Creativity Magazine
Book Review: The Hunt For Kohinoor by Manreet Sodhi Someshwar
Posted on the 17 March 2014 by Nelton @neltondsouzaThe joys of reading a book are manifold. The fact that language could be used in such a variety of ways to describe the same old mundane thing is refreshing. This is the feeling I got while reviewing The Hunt For Kohinoor by Manreet Sodhi Someshwar, an opportunity I was given by Westland Publishers.
The Hunt For Kohinoor is a book that revolves around its main character – art historian and fresco specialist Mehrunisa Khosa. The half Sikh half Muslim girl, who played a pivotal role in cracking the first book of this series, The Taj Conspiracy, is pushed into war ravaged and ever hostile plains and places on the AfPak border where war can break out just at the fall of a match, to crack a case that hardly has got anything to do with her trade.
Reconciling with the disappearance of her father, who she later realizes is a an Indian Intelligence agent, while she was just five, she comes face to face with him after sixteen years as he is being treated for injuries from a blast that killed the President of Pakistan just as he was to seal a treaty of peace with India by sharing the Kohinoor - confidential information abiut the location of a 26/11 type attack in India by the Taliban within the next 96 hours.

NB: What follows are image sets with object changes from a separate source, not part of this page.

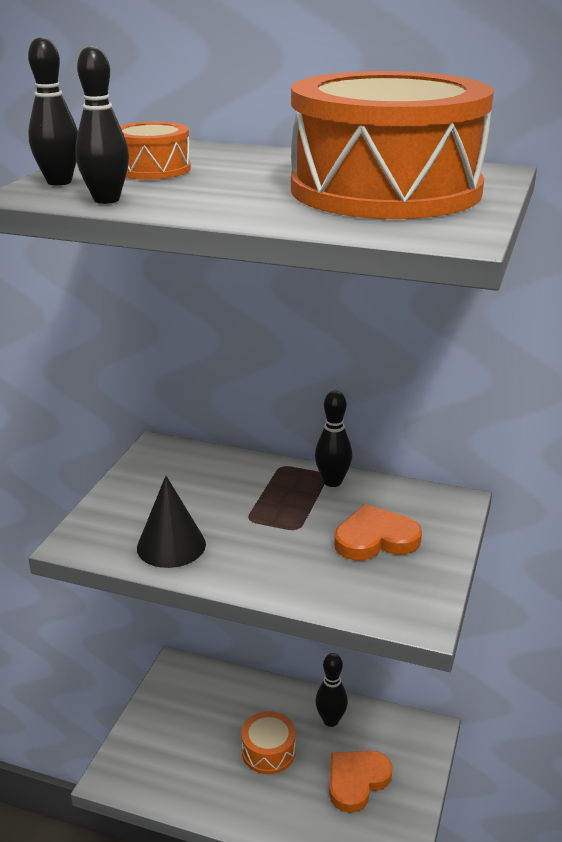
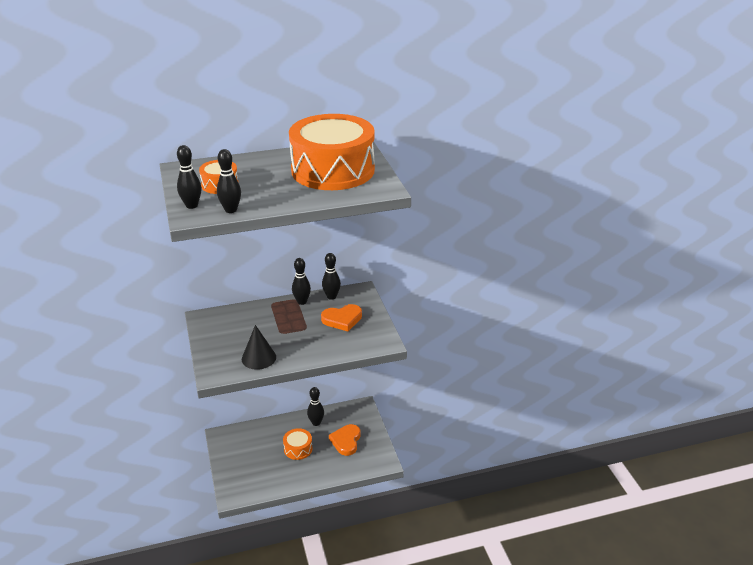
camera: 35 degrees left, 5 degrees up
orange heart [334,504,422,560] -> orange heart turned 150 degrees counterclockwise [321,304,362,331]
none -> black bowling pin [322,253,341,300]

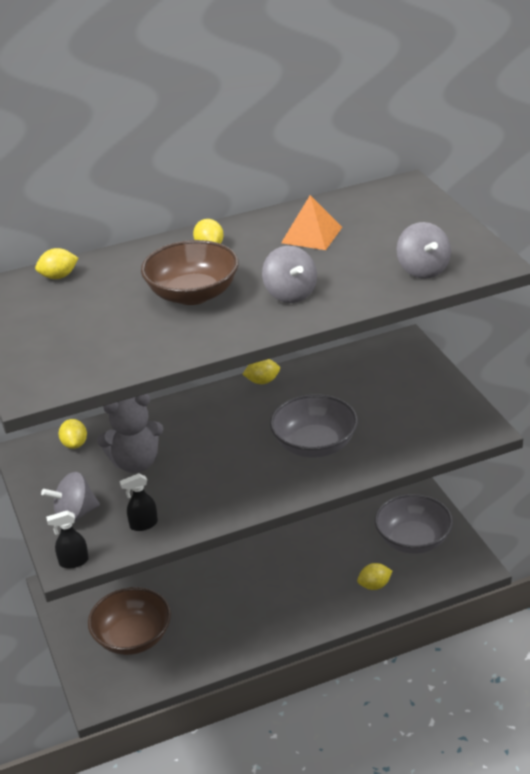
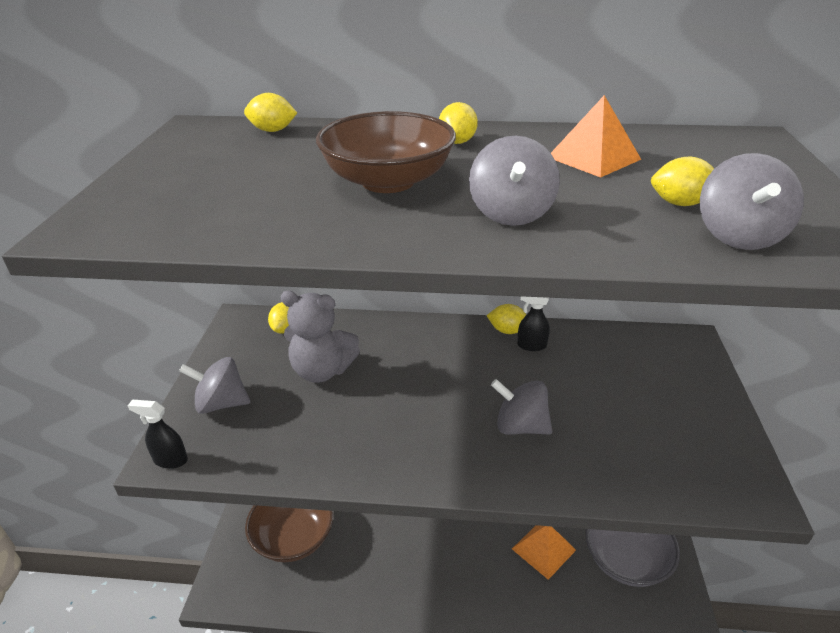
camera: 25 degrees right, 0 degrees up
black spray bottle [119,473,158,531] -> black spray bottle moved to [517,296,550,351]
grey bowl [270,394,358,458] -> grey spinning top [491,379,552,435]
yellow lemon [357,563,392,590] -> yellow lemon moved to [651,157,714,206]
none -> orange pyramid [512,525,576,580]

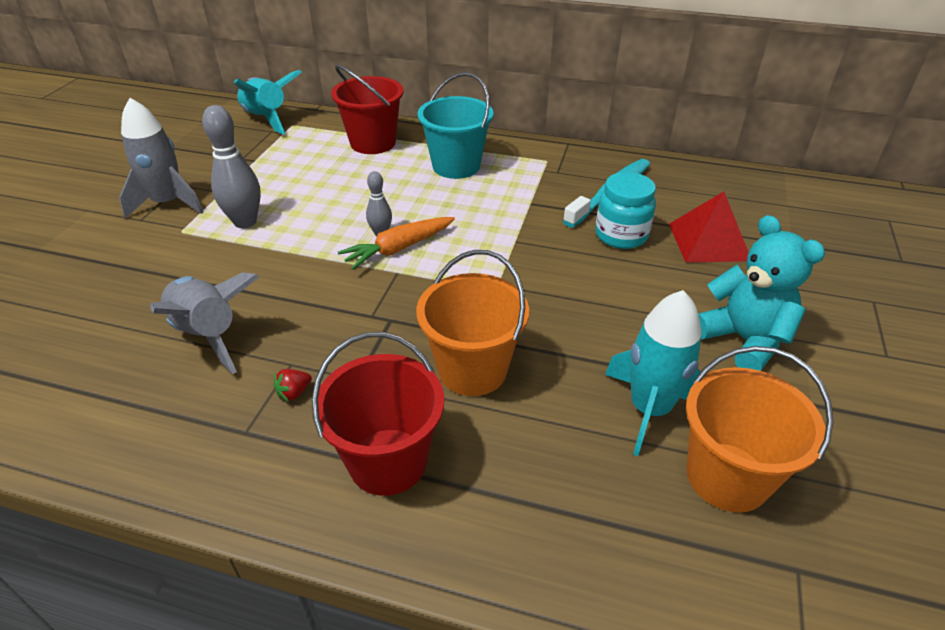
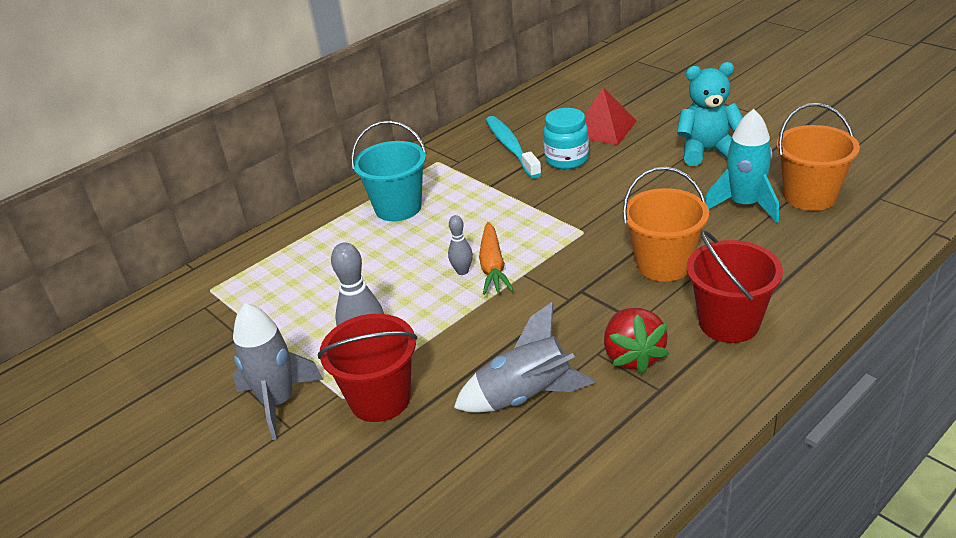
camera: 55 degrees left, 5 degrees down
turquoise rocket [234,70,302,134] -> none
red strawberry [274,369,312,402] -> red strawberry [604,308,669,374], size x2.31
red bucket [331,65,404,154] -> red bucket moved to [318,314,418,422]

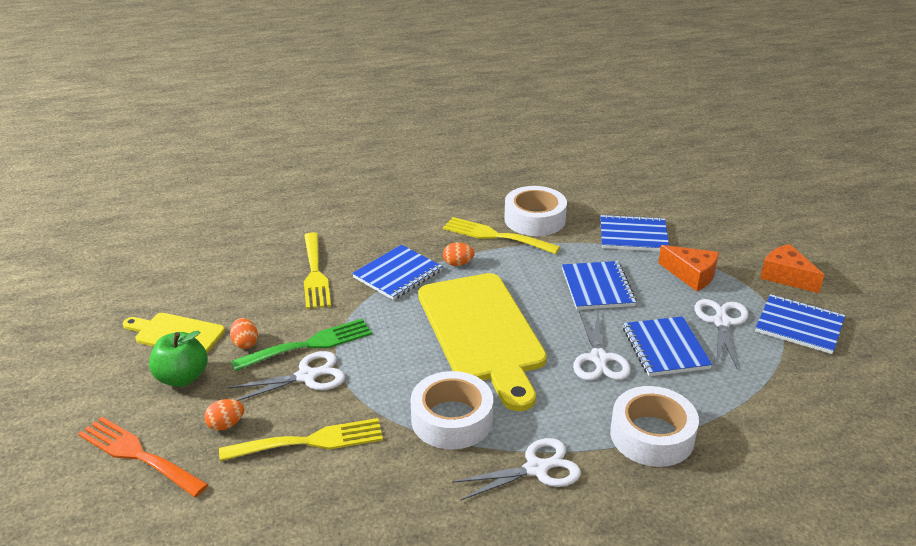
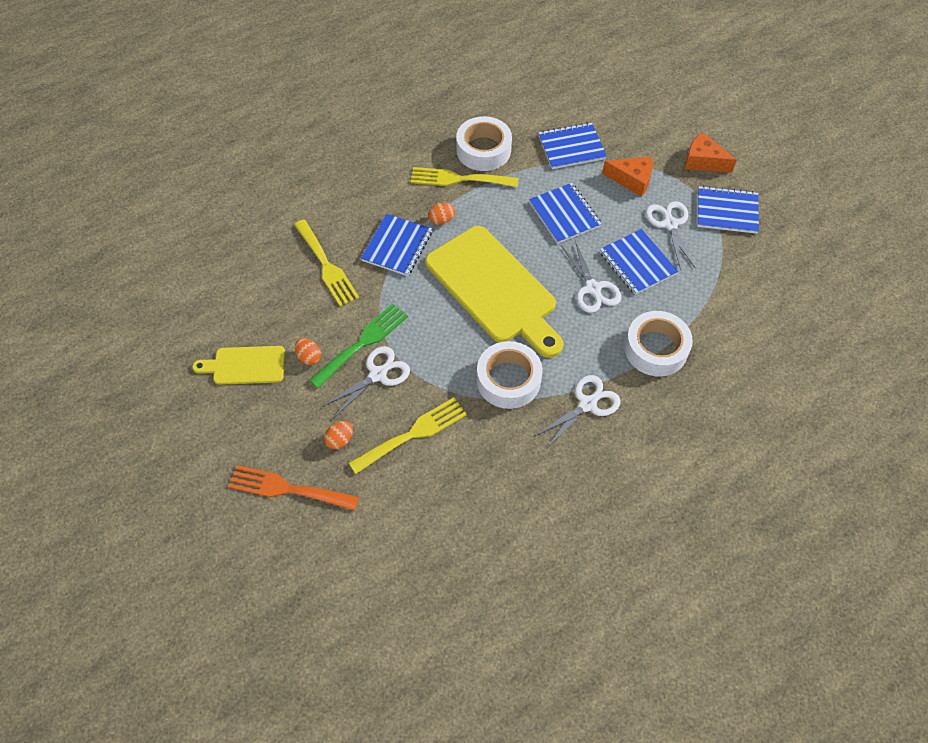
camera: 20 degrees left, 25 degrees up
green apple [149,330,208,387] -> none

Unable to send in his most trusted spy – Mehrunisa’s father, commonly referred as Snow Leopard, Harinder Singh Khosa or Harry, Jag Mishra – The Chanakya of the Indian Intelligence Pakistan Desk sends in his daughter as the bait to get Harry back into the field in no time. It’s the same Chanakya that Mehrunisa learns who kept her father away from her while he suffered a memory loss in one of the operations.
While Mehrunisa goes from pillar to post trying to decode the clues she finds on the way she finds herself in the constant battle with herself over the sudden disappearance and appearance of her lost and found father. But the case doesn’t give her luxury to ponder further as she and her close aides encounter ghastly attacks carried out both by the enemy and from within. Constantly fighting and losing accomplices on the way, she is kidnapped by the infamous Babur Khan, an American soldier who switched to the other side to connect to his roots. Well versed in American tactics he galvanises the Pathan’s and Taliban of the region, imposes strict Islamic laws where girls are buried alive if they speak to any unknown males, and becomes their supreme commander.

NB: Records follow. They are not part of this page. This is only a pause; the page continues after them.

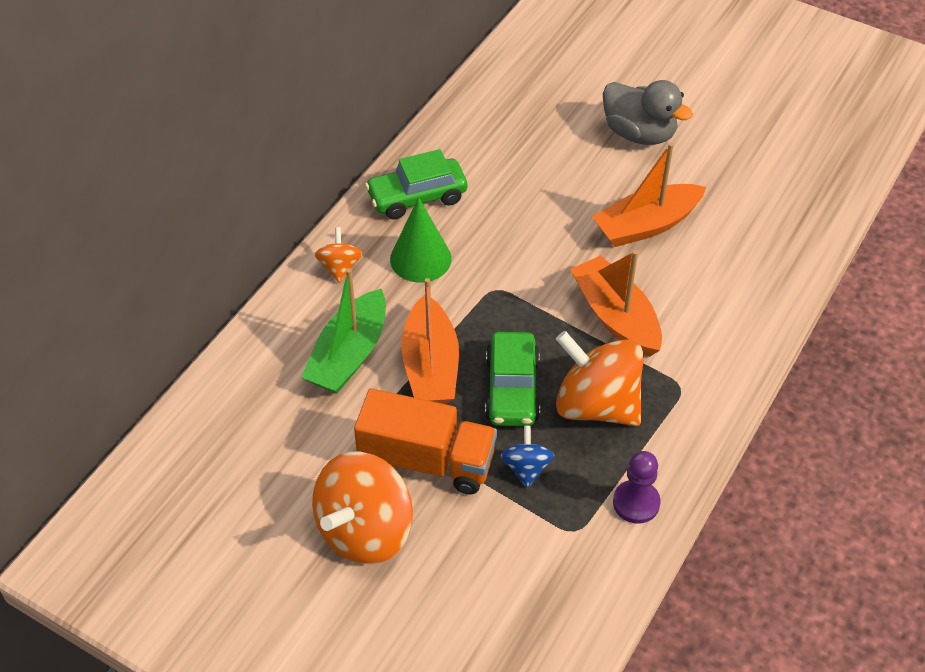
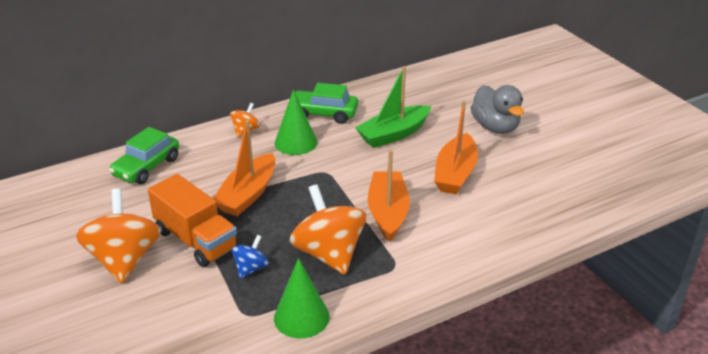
camera: 30 degrees right, 15 degrees down
green boat [301,268,386,393] -> green boat moved to [355,66,431,148]
orange spinning top [312,451,413,564] -> orange spinning top turned 105 degrees clockwise [76,189,161,283]
green car [485,332,540,426] -> green car moved to [109,127,179,184]
orange boat [592,143,706,247] -> orange boat turned 75 degrees counterclockwise [434,100,478,194]
purple pawn [613,451,660,524] -> green cone [274,258,329,338]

If you haven’t read a book in a long time, then this book is a good place to develop the lost reading habit. Its language is good and keeps you in the midst of what’s happening. At some places you will find pearls of wisdom just thrown in which could make for a collector’s edition.
"Peace is a bloody business, wherein the seeds of war are sowed; terror is then reaped in abundance."
"Trust no one, not even mirrors."
“What the mullahs forget is that when a woman wears a burqa, it hides her looks, not her brain.”
“The only time a snow leopard might become aggressive if its cubs are threatened or it is.”
“The Americans have a chronic weakness: they believe they are the center of the world.”
“The biggest enemy of this country were its leaders”
"With love you could persuade a Pathan to go to hell, but by force you couln’t even take him to heaven."
“Because Naxals wore police uniforms.”
However, it would have been better if the title was changed to something more appropriate. Half way through the book the Kohinoor has been hunted, which is sort of disappointing if you have a Da Vinci code at the back of your mind. What’s left is averting the attack on India and rescuing Mehrunisa from the clutches of Babur Khan hidden in the lawless and rugged area of North West Afghanistan. Certain parts could have been done with to make the book shorter. However certain parts could have been extended to give a more gripping feel. I couldn’t focus at the climax, more so because I lost interest by the time I reached there.